A recent US study has also suggested that there could be a link between a mother’s exposure to certain types of air pollution during pregnancy and high blood pressure in children. The Washington Post reports that, while there is a large body of research establishing the severe impact of air pollution on human health in general, this is the first study to show that it could harm babies in the womb.
Indoor pollution can be as bad, and in some cases, even worse. Pollution can enter from outside and become trapped and concentrated, and there are also many sources of pollution inside the home.
Dr Prashant Kumar, of the University of Surrey and founding director of the Global Centre for Clean Air Research (GCARE), said: “When we think of the term ‘air pollution’ we tend to think of car exhausts or factory fumes expelling grey smoke. However, there are actually various sources of pollution that have a negative effect on air quality, many of which are found inside our homes and offices. From cooking residue to paints, varnishes and fungal spores the air we breathe indoors is often more polluted than that outside.”
Fortunately, our homes are relatively easy to control. We can reduce the number of contaminants we create from products that release volatile organic compounds (VOCs) or from burning combustibles. We can also install or upgrade ventilation systems to pump stale, dirty, or damp air while drawing in fresh air from outside and filtering it for impurities.
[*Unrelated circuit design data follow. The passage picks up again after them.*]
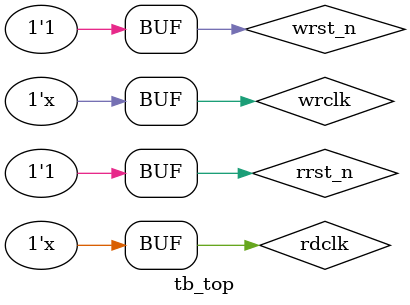
<source format=sv>

`include "interface.sv"
`include "random_test.sv"

module tb_top;
  
  bit rdclk;
  bit wrclk;
  bit wrst_n, rrst_n;
//   bit wr_en, rd_en;

  //Clock signals
  
  
  
  //Reset Signals
  initial begin
    rdclk=1'b0;
    wrclk=1'b0;
    wrst_n=1'b0;
    rrst_n=1'b0;
    #30 wrst_n=1'b1;
    rrst_n=1'b1;
//     #40 wrst_n=1'b0; 
//     #5 rrst_n=1'b0;
//      #10 wrst_n=1'b1;
//     #5 rrst_n=1'b1;
  end
  
  always begin  #25 rdclk= ~rdclk; end     
  always begin  #10 wrclk= ~wrclk; end

  //Enable Signals
  //initial begin
//     #35 rd_en=1'b1; wr_en=1'b0;
//     #35 rd_en=1'b0; wr_en=1'b1;
//     #35 rd_en=1'b1; wr_en=1'b0;
//     #35 rd_en=1'b0; wr_en=1'b1;
//     #35 rd_en=1'b1; wr_en=1'b0;
//     #35 rd_en=1'b0; wr_en=1'b1;
//     #35 rd_en=1'b1; wr_en=1'b0;
//     #35 rd_en=1'b0; wr_en=1'b1;
//     #35 rd_en=1'b1; wr_en=1'b0;
    
//      #40 wr_en=1'b1;
//     #60 rd_en = 1'b1; 
    
  //end

  
  fifo_intf vif(wrclk,rdclk,wrst_n,rrst_n);
  test t1(vif);
  
  asynchronous_fifo fifo_instance  (
    .wrclk(vif.wrclk),
    .rdclk(vif.rdclk),
    .wrst_n(vif.wrst_n),
    .rrst_n(vif.rrst_n),
    .wr_en(vif.wr_en),
    .rd_en(vif.rd_en),
    .data_in(vif.data_in),
    .data_out(vif.data_out),
    .fifo_full(vif.fifo_full),
    .fifo_empty(vif.fifo_empty)
  );
  
  
  initial begin 
    $dumpfile("dump.vcd");
    $dumpvars;
  end
 
endmodule
</source>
The outside environment is not quite so easy to control, of course, but there are simple steps we can all take to reduce the amount of pollution we contribute.
Some of these include:
Walking or cycling can reduce the amount of air pollution you create. If that is not possible, public transport can also reduce emissions compared to individual cars. Drivers can be exposed to twice as much pollution as pedestrians, and up to nine times as much as cyclists.
If you do have to drive, turning off your engine when you are stationary can reduce your emissions, as well as saving petrol. Some modern energy-efficient vehicles will do this automatically.
Talking about energy efficiency, whether you prefer cars that are black, red or yellow on the outside, getting one that is green at heart can also help cut the pollution you create when you drive. Electric and hybrid vehicles are increasingly popular as the technology advances and the cars become more affordable. In 2013, there were only 3,500 new plug-in cars registered in the UK. By May 2018, that figure had risen to more than 150,000. Consume less energy Home gas and electricity use is a major cause of air pollution. There are several things you can do to reduce your energy usage, from turning off lights to only running your washing machine on a full load and improving your insulation. Energy-efficient homes do tend to be more air-tight though, so you might need mechanical ventilation to disperse build-ups of pollution in the home.
A lot of energy is wasted in the manufacturing process of unnecessary packaging. Buying products with minimal or no packaging can help to reduce your own contributions as well as sending a message to retailers.